En décembre dernier, l’Oniam a rendu ses premières conclusions sur une dizaine de dossiers. La responsabilité de Sanofi est engagée dans la plupart d’entre eux. Si le laboratoire s’entête, les victimes seront indemnisées par des fonds publics. Charge ensuite au ministère de la Santé de se retourner vers le laboratoire. Quitte à passer par la case justice.
« J’ai demandé récemment à la ministre de la Santé de prendre une position forte sur le sujet, explique Marine Martin. Sa réponse a été déconcertante puisqu’elle a appuyé sur la responsabilité des médecins sans se prononcer sur les intentions des pouvoirs publics vis-à-vis de Sanofi. Je reste sceptique sur les motivations de la ministre quant à la participation du laboratoire au fonds d’indemnisation mis en place par l’Oniam », explique-t-elle.
Nos points d’attention
Dans les semaines et les mois à venir, France Assos Santé restera, en lien avec l’Apesac, très attentive aux suites que la Ministre entend donner à cette affaire. Rappelons qu’Emmanuel Macron et Serge Weinberg entretiennent depuis plusieurs années des liens étroits. Il serait inacceptable que ces liens interfèrent dans les décisions futures que prendront les pouvoirs publics au sujet de l’indemnisation des victimes.

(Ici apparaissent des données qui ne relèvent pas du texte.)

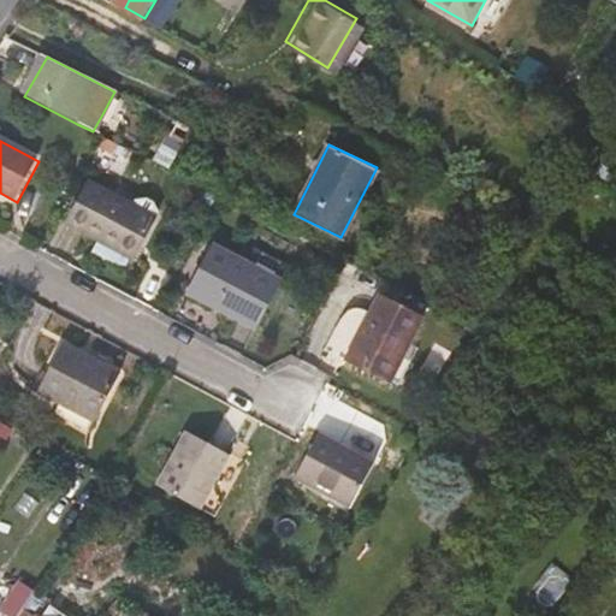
[(65,227),(130,260),(152,218),(154,213),(150,203),(142,200),(134,202),(130,207),(88,185),(65,227)]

Plus globalement, le regroupement d’associations que nous représentons appelle à une réforme en profondeur des mécanismes d’indemnisation des victimes d’accidents liés aux médicaments et aux dispositifs médicaux. La directive européenne de 1985 relative aux produits défectueux n’est pas adaptée et doit être révisée.
France Assos Santé demande la création d’un fonds d’indemnisation alimenté de façon pérenne via une taxe imposée aux industriels. Ce fonds couvrirait les victimes quels que soit le niveau et les circonstances du dommage subi (accident lié à une faute du laboratoire, des autorités sanitaires ou des médecins prescripteurs, aléa thérapeutique ou encore effets indésirables graves quand bien même ils sont annoncés dans la notice).
« La mutualisation d’un risque collectif, écrivions-nous déjà en 2016, grâce à une taxe minime sur le prix de vente des médicaments, présenterait un double avantage : garantir aux victimes une indemnisation rapide, mais aussi inciter les entreprises du médicament à promouvoir une politique efficace de transparence, de prévention, d’information, de responsabilisation vis-à-vis des produits qu’elles fabriquent et commercialisent ».